Dutch rail infrastructure chief vows train will overtake plane
European railway companies are stepping up their efforts to make trains a viable alternative to planes by cutting ticket prices and speeding up journey times, the Telegraaf reported on Thursday.
Dutch ProRail chief Piers Eringa, the new chairman of European rail body EIM, says that ‘smashing the competition’ would be at the top of the EIM agenda in the coming years.
In order to do this trains on journeys of up to 600 kilometres must become at least 30% cheaper through clever adaptations of the tracks, preventive maintenance, more cooperation between train firms, staff exchanges, and more efficient border controls at big stations, he said.
This will make short-haul journeys from Amsterdam to Berlin, Paris or London a matter of three to four hours.

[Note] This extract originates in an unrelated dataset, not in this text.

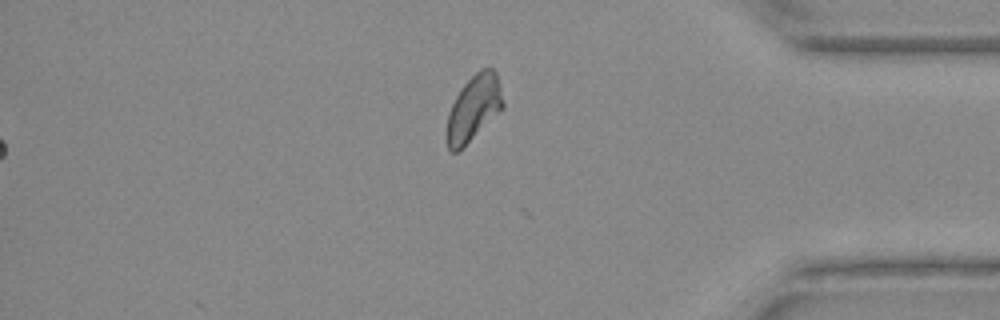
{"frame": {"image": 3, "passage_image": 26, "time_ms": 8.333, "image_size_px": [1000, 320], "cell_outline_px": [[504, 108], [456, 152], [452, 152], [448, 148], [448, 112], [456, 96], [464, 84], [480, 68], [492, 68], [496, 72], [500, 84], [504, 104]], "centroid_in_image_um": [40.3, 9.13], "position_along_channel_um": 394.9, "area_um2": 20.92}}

‘Early next year we will introduce passport and security controls on platforms in Amsterdam and Rotterdam stations before travellers board the trains. That means that they will not be asked for their identification for the rest of the journey,’ Eeringa told the paper.
Ticket prices
The EIM also plans to tackle the cost of an international train ticket which is frequently higher than the price of a flight.
‘Our costs can come down considerably. But we also have to be able to compete in the field of taxes. And that is a matter for the authorities and the European Commission,’ the paper quotes him as saying.
Eringa wants to schedule more and cheaper journeys to European destinations using high-speed trains which, he said, are now unnecessarily expensive and inefficient because of border red tape.
Stepping up the efforts to make trains a serious alternative for planes also means the international lingua franca should be English, the EIM chairman told the paper.